[Extracted records]
====
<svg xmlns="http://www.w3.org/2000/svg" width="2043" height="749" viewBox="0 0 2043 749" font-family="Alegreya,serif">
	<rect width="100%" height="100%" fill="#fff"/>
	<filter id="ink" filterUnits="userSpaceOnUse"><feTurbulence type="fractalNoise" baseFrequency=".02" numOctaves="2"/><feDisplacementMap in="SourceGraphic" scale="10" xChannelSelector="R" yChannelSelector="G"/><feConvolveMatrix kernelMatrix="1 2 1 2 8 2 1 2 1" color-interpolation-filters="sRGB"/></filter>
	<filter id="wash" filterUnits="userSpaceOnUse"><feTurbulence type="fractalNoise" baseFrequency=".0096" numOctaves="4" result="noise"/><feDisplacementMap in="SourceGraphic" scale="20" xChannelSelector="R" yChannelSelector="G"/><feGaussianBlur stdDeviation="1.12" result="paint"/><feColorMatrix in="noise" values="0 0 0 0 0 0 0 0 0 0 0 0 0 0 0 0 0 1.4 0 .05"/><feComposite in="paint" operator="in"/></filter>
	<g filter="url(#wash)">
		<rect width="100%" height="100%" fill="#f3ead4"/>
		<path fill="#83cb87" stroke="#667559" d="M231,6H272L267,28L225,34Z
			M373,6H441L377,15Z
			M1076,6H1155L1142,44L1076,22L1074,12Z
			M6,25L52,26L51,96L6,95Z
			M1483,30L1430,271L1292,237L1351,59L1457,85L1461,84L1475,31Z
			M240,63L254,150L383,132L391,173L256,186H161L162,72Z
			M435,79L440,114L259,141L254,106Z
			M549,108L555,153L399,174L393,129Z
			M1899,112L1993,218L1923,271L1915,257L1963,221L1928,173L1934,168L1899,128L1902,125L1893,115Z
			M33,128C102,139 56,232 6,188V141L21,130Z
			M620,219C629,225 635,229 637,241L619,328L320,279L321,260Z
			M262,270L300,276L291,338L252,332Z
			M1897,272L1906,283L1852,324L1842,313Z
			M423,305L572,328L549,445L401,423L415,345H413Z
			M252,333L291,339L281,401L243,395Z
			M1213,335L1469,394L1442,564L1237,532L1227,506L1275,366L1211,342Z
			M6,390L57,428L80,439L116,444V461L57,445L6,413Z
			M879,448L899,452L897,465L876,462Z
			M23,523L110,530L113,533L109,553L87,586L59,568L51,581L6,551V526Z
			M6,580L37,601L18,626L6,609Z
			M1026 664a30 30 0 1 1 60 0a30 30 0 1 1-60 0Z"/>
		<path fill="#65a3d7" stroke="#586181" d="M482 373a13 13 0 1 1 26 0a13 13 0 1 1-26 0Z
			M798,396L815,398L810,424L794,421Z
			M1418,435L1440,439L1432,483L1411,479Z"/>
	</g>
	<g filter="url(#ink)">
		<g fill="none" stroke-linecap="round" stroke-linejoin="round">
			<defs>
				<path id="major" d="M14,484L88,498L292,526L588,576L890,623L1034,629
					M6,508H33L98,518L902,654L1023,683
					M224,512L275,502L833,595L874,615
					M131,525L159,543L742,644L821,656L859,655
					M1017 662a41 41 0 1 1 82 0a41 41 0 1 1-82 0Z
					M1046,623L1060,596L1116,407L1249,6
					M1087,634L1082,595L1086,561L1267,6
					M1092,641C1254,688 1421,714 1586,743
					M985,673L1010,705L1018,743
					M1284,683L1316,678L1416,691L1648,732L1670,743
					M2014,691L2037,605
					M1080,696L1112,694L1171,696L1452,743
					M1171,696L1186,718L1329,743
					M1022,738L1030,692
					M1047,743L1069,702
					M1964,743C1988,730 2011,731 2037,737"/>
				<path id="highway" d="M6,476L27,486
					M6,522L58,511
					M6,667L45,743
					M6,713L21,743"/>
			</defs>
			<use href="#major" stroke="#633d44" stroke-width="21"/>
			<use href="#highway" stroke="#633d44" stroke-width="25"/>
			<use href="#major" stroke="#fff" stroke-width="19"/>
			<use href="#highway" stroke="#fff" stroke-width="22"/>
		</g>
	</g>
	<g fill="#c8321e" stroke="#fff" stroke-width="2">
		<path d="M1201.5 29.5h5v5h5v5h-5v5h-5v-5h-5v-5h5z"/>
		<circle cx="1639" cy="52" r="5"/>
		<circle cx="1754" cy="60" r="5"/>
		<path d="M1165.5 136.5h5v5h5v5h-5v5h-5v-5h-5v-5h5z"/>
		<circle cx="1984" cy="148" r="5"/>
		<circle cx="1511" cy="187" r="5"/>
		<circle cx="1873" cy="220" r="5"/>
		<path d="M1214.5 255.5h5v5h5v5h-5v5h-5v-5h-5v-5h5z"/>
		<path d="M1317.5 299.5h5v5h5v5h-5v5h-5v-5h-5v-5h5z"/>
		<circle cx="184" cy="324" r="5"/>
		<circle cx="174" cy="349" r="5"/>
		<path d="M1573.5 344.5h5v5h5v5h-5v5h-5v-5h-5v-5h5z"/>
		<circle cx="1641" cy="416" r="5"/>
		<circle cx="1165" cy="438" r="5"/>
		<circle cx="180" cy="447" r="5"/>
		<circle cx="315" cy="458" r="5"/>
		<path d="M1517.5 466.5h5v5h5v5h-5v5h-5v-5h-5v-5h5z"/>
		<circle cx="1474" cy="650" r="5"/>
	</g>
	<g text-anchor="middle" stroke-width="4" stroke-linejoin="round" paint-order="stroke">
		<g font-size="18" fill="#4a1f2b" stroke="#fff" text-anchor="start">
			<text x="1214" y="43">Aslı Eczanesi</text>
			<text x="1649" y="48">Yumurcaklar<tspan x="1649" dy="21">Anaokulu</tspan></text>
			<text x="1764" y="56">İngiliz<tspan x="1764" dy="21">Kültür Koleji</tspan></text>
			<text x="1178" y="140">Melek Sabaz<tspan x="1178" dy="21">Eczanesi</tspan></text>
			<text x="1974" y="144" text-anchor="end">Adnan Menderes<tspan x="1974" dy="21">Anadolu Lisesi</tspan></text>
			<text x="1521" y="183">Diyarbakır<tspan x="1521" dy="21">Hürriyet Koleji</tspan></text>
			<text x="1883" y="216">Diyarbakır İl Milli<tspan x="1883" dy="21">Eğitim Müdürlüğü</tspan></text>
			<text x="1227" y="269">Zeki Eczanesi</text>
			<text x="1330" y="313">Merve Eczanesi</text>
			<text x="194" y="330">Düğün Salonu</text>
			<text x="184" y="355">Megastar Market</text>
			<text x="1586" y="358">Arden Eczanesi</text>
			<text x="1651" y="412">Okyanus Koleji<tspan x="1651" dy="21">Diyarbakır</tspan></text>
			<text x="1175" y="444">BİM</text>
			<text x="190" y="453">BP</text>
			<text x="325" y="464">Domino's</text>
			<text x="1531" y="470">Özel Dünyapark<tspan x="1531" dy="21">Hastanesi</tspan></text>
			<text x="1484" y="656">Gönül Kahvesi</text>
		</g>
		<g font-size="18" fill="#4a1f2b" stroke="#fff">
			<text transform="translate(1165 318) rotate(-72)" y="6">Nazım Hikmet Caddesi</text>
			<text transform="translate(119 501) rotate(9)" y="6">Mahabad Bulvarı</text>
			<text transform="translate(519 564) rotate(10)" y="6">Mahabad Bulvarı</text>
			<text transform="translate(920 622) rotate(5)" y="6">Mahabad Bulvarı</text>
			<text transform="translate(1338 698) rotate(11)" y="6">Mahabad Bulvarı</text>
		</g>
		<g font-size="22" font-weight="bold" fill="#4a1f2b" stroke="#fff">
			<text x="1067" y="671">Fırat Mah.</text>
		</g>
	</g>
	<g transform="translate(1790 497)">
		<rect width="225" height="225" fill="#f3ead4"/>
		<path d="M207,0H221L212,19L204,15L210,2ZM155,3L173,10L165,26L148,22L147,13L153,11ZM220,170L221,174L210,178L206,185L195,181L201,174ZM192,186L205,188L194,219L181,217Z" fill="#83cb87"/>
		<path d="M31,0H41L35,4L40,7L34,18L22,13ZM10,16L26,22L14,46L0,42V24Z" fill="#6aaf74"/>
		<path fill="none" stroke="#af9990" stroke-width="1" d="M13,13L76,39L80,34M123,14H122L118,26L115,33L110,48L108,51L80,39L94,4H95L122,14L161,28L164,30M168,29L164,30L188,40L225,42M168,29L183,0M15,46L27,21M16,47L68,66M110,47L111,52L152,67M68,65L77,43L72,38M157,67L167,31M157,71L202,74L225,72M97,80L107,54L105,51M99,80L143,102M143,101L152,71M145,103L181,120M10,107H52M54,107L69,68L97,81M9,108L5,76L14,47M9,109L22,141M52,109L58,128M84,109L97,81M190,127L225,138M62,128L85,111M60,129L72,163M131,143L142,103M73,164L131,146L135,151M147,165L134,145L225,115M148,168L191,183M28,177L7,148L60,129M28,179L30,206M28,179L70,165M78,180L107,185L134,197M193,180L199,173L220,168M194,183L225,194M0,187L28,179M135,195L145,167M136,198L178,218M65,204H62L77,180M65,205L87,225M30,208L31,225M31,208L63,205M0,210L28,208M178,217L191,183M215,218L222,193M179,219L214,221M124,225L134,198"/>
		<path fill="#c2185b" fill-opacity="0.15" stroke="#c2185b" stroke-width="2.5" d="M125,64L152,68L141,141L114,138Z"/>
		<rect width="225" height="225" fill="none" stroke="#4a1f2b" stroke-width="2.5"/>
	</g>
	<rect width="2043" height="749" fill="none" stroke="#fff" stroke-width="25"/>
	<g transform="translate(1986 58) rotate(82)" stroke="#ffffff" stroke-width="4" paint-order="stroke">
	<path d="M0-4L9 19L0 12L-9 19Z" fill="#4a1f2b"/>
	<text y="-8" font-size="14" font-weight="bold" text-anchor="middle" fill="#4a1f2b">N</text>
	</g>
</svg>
====
ASSIGNMENT:
Scan the entries above, and wherever a line holds the string "linejoin", copy it.

RESULT OF THIS TASK:
		<g fill="none" stroke-linecap="round" stroke-linejoin="round">
	<g text-anchor="middle" stroke-width="4" stroke-linejoin="round" paint-order="stroke">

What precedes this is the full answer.